For the second, you are more enjoyable on WNPR because spend less time hanging up on idiots and needing to tell ignorants, "It's been proved elsewhere, I don't have to do it all over again now".
But that doesn't work on public radio, does it? And even less so on NPR mothership product. There's no position so right-wing that it can't be "part of the conversation" because some thinktank hack with an impressive, established letterhead is in some managing editor's Rolodex, and saying something in a polite enough manner. You've heard what it takes to make someone like Tom Ashbrook shut someone up for lying. NPR doesn't know any better except privileging the lies of both the right and the left, and since the left is much more invested in the ideas of journalism, finding things out, and not, the imbalance is perceptible.
The most rewarding thing about following you to publc radio was getting a lot more of Tom Dankosky. So I was fascinated last September when he sat down with the NPR ombud and got her to admit some amazing things. She said "NPR's journalism is straight down the middle" (okay, close enough, fine), but "NPR has to convince right-wingers that we're even-handed, without changing our journalistic output." (Remember, this was a month before the Juan Williams 'debacle', before millions of right-wingers came out of the woodwork to bemoan how much they "used to respect NPR".)
What kind of naive fool thinks that can ever be done? Has anyone at NPR Central had a real conversation with a Republican lately? The last "reasonable" one was spotted on Fox News this week yelling at clouds, complaining that kids are all listening to "enema man" and "snoop snoop poopy dog", preventing them from sending thank-you cards for Christmas gifts. Why did Alan Simpson say this? It's a function of bathing in the right-wing self-reinforcing echo chamber that he forgot to temper himself to sound moderate and reasonable.
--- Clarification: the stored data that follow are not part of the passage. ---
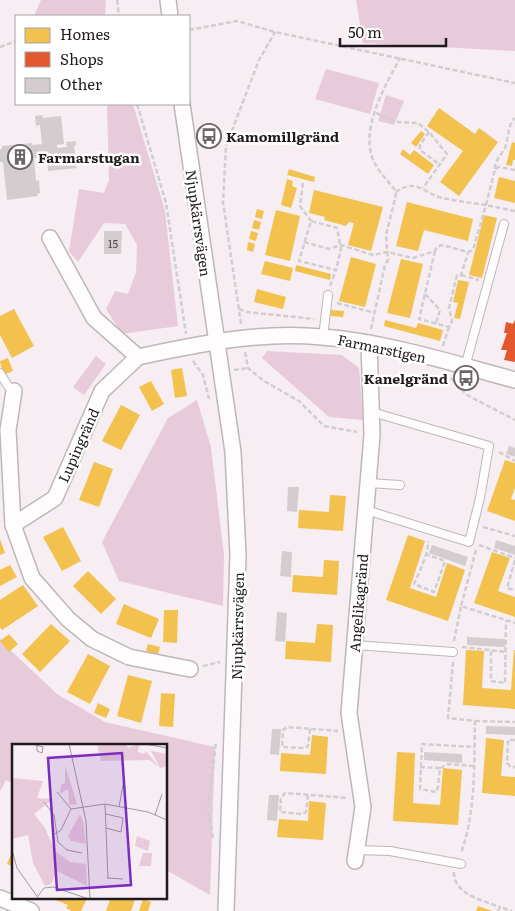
<svg xmlns="http://www.w3.org/2000/svg" width="515" height="911" font-family="Literata,serif">
<style>
.green{fill:#e7cbdb}
.homes{fill:#f2c14e}
.shops{fill:#e4572e}
.building{fill:#d3cdd0}
.lines{fill:none;stroke-linecap:round;stroke-linejoin:round}
.lane-casing{stroke:#bdb7ba;stroke-width:10}
.street-casing{stroke:#bdb7ba;stroke-width:18}
.path{stroke:#d0ced0;stroke-width:2.5;stroke-dasharray:5 2.5;stroke-linecap:butt}
.lane{stroke:#fefcfd;stroke-width:8}
.street{stroke:#fefcfd;stroke-width:15}
.labels{text-anchor:middle;dominant-baseline:central;stroke-width:5;stroke-linejoin:round;paint-order:stroke}
.number-label{font-size:11px;fill:#4d474a}
.poi-label{font-size:14px;font-weight:bold;fill:#201a1e;stroke:#fff;text-anchor:start}
.street-label{font-size:14px;fill:#201a1e;stroke:#fff}
.inset-road{fill:none;stroke:#a0999d;stroke-width:1}
.view{fill:#7b2cbf;fill-opacity:0.15;stroke:#7b2cbf;stroke-width:2.5}
.inset-edge{fill:none;stroke:#201a1e;stroke-width:2.5}
</style>
<rect width="100%" height="100%" fill="#f6eef2"/>
<g class="green">
<polygon points="41,0 106,0 105,16 34,16"/>
<polygon points="356,0 515,0 515,51 363,43"/>
<polygon points="326,69 379,83 370,114 315,99"/>
<polygon points="386,95 404,101 394,125 378,121"/>
<polygon points="107,104 133,104 165,211 178,326 122,334 106,309 115,291 128,294 136,272 137,245 125,224 104,223 78,262 69,251 79,189 104,193 109,180"/>
<polygon points="267,351 342,355 359,368 363,420 329,417 262,358"/>
<polygon points="96,356 106,364 84,395 73,387"/>
<polygon points="197,400 211,447 224,555 223,606 119,581 102,542 168,418"/>
<polygon points="0,638 3,643 57,694 105,722 215,747 210,895 166,870 166,745 14,745 14,784 6,780 0,792"/>
</g>
<g class="homes">
<polygon points="439,108 475,134 479,128 498,142 459,196 440,182 463,151 427,126"/>
<polygon points="421,131 425,134 416,147 411,143"/>
<polygon points="512,142 515,143 515,160 513,160 512,166 506,165"/>
<polygon points="403,149 410,155 414,150 434,165 428,174 400,154"/>
<polygon points="289,169 315,177 314,182 287,175"/>
<polygon points="499,177 515,181 515,203 494,198"/>
<polygon points="287,179 293,181 292,186 297,188 291,208 281,205"/>
<polygon points="314,190 383,207 371,251 348,245 354,223 349,222 346,226 324,220 325,217 309,213"/>
<polygon points="407,202 473,219 468,241 424,230 418,251 396,246"/>
<polygon points="257,209 264,211 262,219 255,217"/>
<polygon points="276,210 300,216 290,261 265,255"/>
<polygon points="484,215 497,218 482,278 469,275"/>
<polygon points="254,220 261,222 259,230 252,228"/>
<polygon points="251,231 258,233 256,241 249,239"/>
<polygon points="248,242 255,244 253,252 247,250"/>
<polygon points="351,257 376,264 365,307 339,301"/>
<polygon points="401,259 423,264 410,318 387,313"/>
<polygon points="265,261 293,268 290,281 261,274"/>
<polygon points="296,265 331,274 330,280 295,271"/>
<polygon points="458,280 469,282 460,319 454,318 458,303 453,302"/>
<polygon points="257,289 286,297 283,309 254,302"/>
<polygon points="14,309 34,346 12,358 0,335 0,316"/>
<polygon points="331,310 344,311 343,317 331,316"/>
<polygon points="385,320 416,328 418,323 443,330 440,341 384,326"/>
<polygon points="8,358 13,371 3,375 0,361"/>
<polygon points="182,368 187,396 175,398 171,370"/>
<polygon points="151,381 164,404 152,411 139,387"/>
<polygon points="121,405 140,415 121,450 102,441"/>
<polygon points="505,460 515,463 515,488 511,499 515,500 515,521 487,511"/>
<polygon points="94,462 113,469 99,507 79,500"/>
<polygon points="330,495 346,496 343,531 298,528 299,510 329,512"/>
<polygon points="63,527 81,561 62,571 43,537"/>
<polygon points="408,535 425,541 410,588 436,597 447,563 465,570 448,621 386,600"/>
<polygon points="0,539 5,553 0,555"/>
<polygon points="492,552 510,558 498,591 515,597 515,617 474,603"/>
<polygon points="324,560 339,561 337,595 292,592 293,575 323,577"/>
<polygon points="10,565 17,577 0,586 0,570"/>
<polygon points="88,571 116,599 101,614 73,586"/>
<polygon points="23,585 38,606 2,630 0,627 0,600"/>
<polygon points="124,604 159,619 151,638 116,624"/>
<polygon points="164,610 178,610 177,643 163,642"/>
<polygon points="51,624 70,641 40,672 22,654"/>
<polygon points="317,624 333,625 331,662 285,659 286,641 315,643"/>
<polygon points="9,634 18,644 9,652 0,641"/>
<polygon points="148,644 160,647 158,655 146,651"/>
<polygon points="466,650 484,651 482,688 511,690 514,650 515,650 515,709 463,705"/>
<polygon points="88,654 110,666 90,704 67,692"/>
<polygon points="128,675 152,681 141,723 117,716"/>
<polygon points="161,693 175,694 173,727 159,726"/>
<polygon points="98,703 110,709 106,718 94,713"/>
<polygon points="312,735 328,737 326,774 280,771 281,753 310,755"/>
<polygon points="486,738 504,740 501,776 515,777 515,796 482,793"/>
<polygon points="397,752 415,753 413,803 440,805 443,768 462,770 458,825 393,821"/>
<polygon points="309,801 326,803 323,840 277,837 279,819 308,821"/>
<polygon points="14,848 14,867 7,864"/>
<polygon points="48,897 85,897 87,898 81,911 72,911 66,908 68,905"/>
<polygon points="111,897 136,897 131,911 106,911"/>
<polygon points="143,899 151,902 148,911 139,911"/>
<polygon points="478,906 492,911 476,911"/>
</g>
<polygon class="shops" points="515,320 515,362 504,360 507,350 501,350 507,333 504,333 506,322 513,324"/>
<g class="building">
<polygon points="42,115 43,118 61,116 64,144 57,145 57,148 67,147 66,142 76,141 76,145 74,146 77,168 48,171 47,157 34,158 36,181 39,180 40,193 37,194 38,196 7,200 3,162 0,162 0,149 2,149 2,146 32,143 32,145 42,144 40,125 36,126 35,116"/>
<polygon points="104,231 122,231 121,254 104,254"/>
<polygon points="509,446 515,448 515,457 506,454"/>
<polygon points="288,487 299,487 297,512 287,511"/>
<polygon points="496,540 515,546 515,555 494,548"/>
<polygon points="432,545 468,557 465,566 429,553"/>
<polygon points="282,551 292,552 291,577 280,576"/>
<polygon points="277,612 287,613 285,642 275,641"/>
<polygon points="467,637 505,639 505,647 467,645"/>
<polygon points="486,726 515,727 515,735 486,734"/>
<polygon points="272,729 281,729 279,755 270,754"/>
<polygon points="424,752 462,754 462,763 424,760"/>
<polygon points="269,795 279,795 277,821 267,820"/>
</g>
<g class="lines">
<defs>
<g id="lane">
<polyline points="323,337 328,295"/>
<polyline points="465,367 504,224"/>
<polyline points="0,373 8,386 14,391"/>
<polyline points="368,483 400,485"/>
<polyline points="366,510 469,542 480,498 489,446 372,412"/>
<polyline points="355,645 453,652"/>
<polyline points="357,850 390,851 461,864"/>
</g>
<g id="street">
<polyline points="168,0 170,16"/>
<polyline points="182,104 233,452 238,555 226,911"/>
<path d="M 50,238 L 94,318 L 138,357 C 198,344 260,331 322,337 C 387,342 452,363 515,380"/>
<polyline points="14,391 8,430 13,525 32,578 68,619 92,639 129,657 190,669"/>
<polyline points="13,525 55,498 102,391 138,357"/>
<polyline points="355,861 363,807 349,713 372,435 369,343"/>
<polyline points="0,898 31,911"/>
</g>
</defs>
<use href="#lane" class="lane-casing"/>
<use href="#street" class="street-casing"/>
<g class="path">
<polyline points="117,0 119,16"/>
<polyline points="189,30 237,21 275,32 515,83"/>
<polyline points="0,47 16,41"/>
<polyline points="137,104 166,203 186,334"/>
<polyline points="376,113 397,122 418,123 429,132 447,154 423,188"/>
<polyline points="429,132 420,145 420,150 439,164"/>
<path d="M 495,169 C 495,160 501,155 505,148 C 509,138 507,125 515,118"/>
<polyline points="515,170 499,167 495,169 486,205 515,211"/>
<polyline points="303,183 300,206 311,221"/>
<path d="M 304,242 L 329,249 L 341,245 L 373,255 L 387,252 L 413,258 L 435,251 L 437,247 L 442,245 L 468,252 L 473,250 L 486,205 C 471,203 457,201 442,198 C 424,193 415,177 395,193"/>
<polyline points="435,251 419,319 449,327 452,321 449,308 457,275 461,275 468,253"/>
<polyline points="461,275 479,280"/>
<polyline points="330,286 336,270 299,261 311,221 337,228 341,249 336,270"/>
<polyline points="425,294 440,310 436,323"/>
<polyline points="337,303 375,313"/>
<polyline points="239,309 247,312 314,319"/>
<polyline points="241,324 223,202 226,146 259,60 275,32"/>
<path d="M 371,329 L 385,265 L 388,260 L 386,235 L 396,195 L 395,190 C 388,181 379,172 374,162 C 359,130 385,86 400,58"/>
<polyline points="443,346 449,327"/>
<polyline points="245,352 248,368 264,381 299,401 324,426 357,432"/>
<polyline points="193,361 203,375 209,399"/>
<polyline points="234,370 248,368"/>
<polyline points="451,378 467,395 515,420"/>
<polyline points="499,452 515,461"/>
<polyline points="483,527 515,536"/>
<polyline points="479,545 515,558"/>
<polyline points="476,550 461,606 515,623"/>
<path d="M 425,554 L 445,561 L 434,592 L 414,584 C 419,573 429,552 428,541"/>
<polyline points="515,560 507,588 515,590"/>
<polyline points="454,641 461,606"/>
<polyline points="462,647 506,652"/>
<polyline points="491,651 491,681 505,683 506,621"/>
<path d="M 453,662 L 448,718 L 475,721 C 474,764 476,812 461,853"/>
<polyline points="203,666 220,662"/>
<polyline points="475,721 515,722"/>
<polyline points="310,729 308,746 305,748 282,747 283,730 287,727 338,731"/>
<polyline points="515,740 508,740 507,763 511,767 515,767"/>
<polyline points="420,767 440,768 438,787 436,792 420,789 422,744 474,747"/>
<polyline points="440,768 448,764 474,766"/>
<polyline points="308,795 306,812 302,814 280,812 281,798 285,793 348,798"/>
<polyline points="213,838 208,810 216,742"/>
<path d="M 454,872 C 453,894 484,901 500,907"/>
<polyline points="498,911 500,907 512,911"/>
</g>
<use href="#lane" class="lane"/>
<use href="#street" class="street"/>
</g>
<defs>
<symbol id="bus-ring" viewBox="-11 -11 22 22"><circle r="9.5" fill="#fff" stroke="#6b6468" stroke-width="1.5"/><path d="M-5-6H5V4H4V6H2V4H-2V6H-4V4H-5ZM-3.5-4V0h7V-4ZM-3.5 1.2v1.5H-2V1.2ZM2 1.2v1.5H3.5V1.2Z" fill="#6b6468"/></symbol>
<symbol id="building-ring" viewBox="-11 -11 22 22"><circle r="9.5" fill="#fff" stroke="#6b6468" stroke-width="1.5"/><path d="M-4-6H4V6H1V3H-1V6H-4ZM-2.5-4.3h1.7v1.8h-1.7ZM.8-4.3h1.7v1.8H.8ZM-2.5-1h1.7V.8h-1.7ZM.8-1h1.7V.8H.8Z" fill="#6b6468"/></symbol>
</defs>
<g fill-rule="evenodd">
<use href="#bus-ring" x="195" y="122" width="28" height="28"/>
<use href="#building-ring" x="6" y="143" width="28" height="28"/>
<use href="#bus-ring" x="452" y="364" width="28" height="28"/>
</g>
<g class="labels">
<g class="number-label">
<text x="113" y="243">15</text>
</g>
<g class="poi-label">
<text x="226" y="136">Kamomillgränd</text>
<text x="38" y="157">Farmarstugan</text>
<text x="448" y="378" text-anchor="end">Kanelgränd</text>
</g>
<g class="street-label">
<text transform="translate(199 223) rotate(82)">Njupkärrsvägen</text>
<text transform="translate(382 348) rotate(12)">Farmarstigen</text>
<text transform="translate(78 445) rotate(-66)">Lupingränd</text>
<text transform="translate(358 603) rotate(-85)">Angelikagränd</text>
<text transform="translate(237 626) rotate(-89)">Njupkärrsvägen</text>
</g>
</g>
<g transform="translate(12 744)">
<rect width="155" height="155" fill="#f6eef2"/>
<path d="M 85,0 L 114,0 L 116,4 L 127,0 L 126,8 L 132,10 L 134,7 L 146,22 L 137,16 L 89,17 ZM 139,7 L 155,10 L 153,23 L 148,24 ZM 53,21 L 65,60 L 57,61 L 56,45 L 48,50 L 49,41 L 53,39 ZM 0,34 L 31,37 L 25,54 L 41,55 L 22,70 L 33,84 L 43,107 L 58,118 L 74,120 L 75,142 L 45,127 L 39,140 L 33,142 L 21,119 L 16,91 L 0,95 ZM 68,70 L 71,77 L 74,100 L 59,97 L 56,92 ZM 125,92 L 138,97 L 136,107 L 123,102 ZM 131,109 L 140,109 L 139,122 L 127,122 Z" fill="#e7cbdb"/>
<path class="inset-road" d="M 20,0 L 31,3 L 30,9 L 25,7 L 25,1M 57,0 L 74,77 L 78,155M 133,0 L 155,4M 45,48 L 59,65 L 93,60 L 136,68 L 155,76M 32,58 L 42,71 L 46,98 L 55,106 L 70,109M 93,60 L 96,135M 107,63 L 111,41M 94,70 L 111,74 L 109,88 L 94,84M 143,71 L 150,50M 43,90 L 49,86 L 59,65M 0,106 L 5,124 L 27,155M 155,125 L 155,145M 96,134 L 111,135M 26,152 L 32,144 L 41,143 L 77,155"/>
<path class="view" d="M 110,9 L 119,141 L 45,146 L 36,14 Z"/>
<rect width="155" height="155" class="inset-edge"/>
</g>
<rect x="15" y="15" width="175" height="90" fill="#ffffff" stroke="#a6a3a5"/>
<rect x="25" y="28" width="25" height="15" fill="#f2c14e" stroke="#a6a3a5"/>
<text x="60" y="40" font-size="15" fill="#201a1e">Homes</text>
<rect x="25" y="52" width="25" height="15" fill="#e4572e" stroke="#a6a3a5"/>
<text x="60" y="65" font-size="15" fill="#201a1e">Shops</text>
<rect x="25" y="78" width="25" height="15" fill="#d3cdd0" stroke="#a6a3a5"/>
<text x="60" y="90" font-size="15" fill="#201a1e">Other</text>
<path d="M340 38v8h106v-8" fill="none" stroke="#201a1e" stroke-width="2.5"/>
<text x="348" y="38" font-size="15" fill="#201a1e" stroke="#ffffff" stroke-width="4" paint-order="stroke">50 m</text>
</svg>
Mr. Schiller's broken some sort of unwritten NPR rule and forgot to start his first paragraph about right-wing extremists with the phrase "But the Democrats...". The Teabaggers are ARE xenophobic. Actual Christians DO shudder over the Tea Party's use of "God" as a political weapon. Muslim voices sidelined from the news product in the USA RESULT in shoddier and less informative output.
But what NPR expects to accomplish by totally disowning all his words, and their interest in getting further comments from O'Keefe, is beyond me. I subscribe to Jay Rosen's idea that no news orgs are "above politics", that NPR has political enemies, and to not treat them differently from friends or neutral parties is to be a sitting duck. At long last, will that idea finally sink into NPR? As news professional to layperson, please tell me what I'm missing. When it comes to NPR, what will "make it better" for the right except taking a feed of Rush Limbaugh and broadcasting it on NPR stations 24x7? How many apologies will prevent the next attack?
Cordially,
Karl in Bloomfield
*Disclaimer: WNPR's local programming is not included in any of my lambastes against "NPR". This is a mothership problem. You, Mr. Dankosky, and Faith--when she's not sampling too much wine on the air, which is often--are worth every penny and word of praise.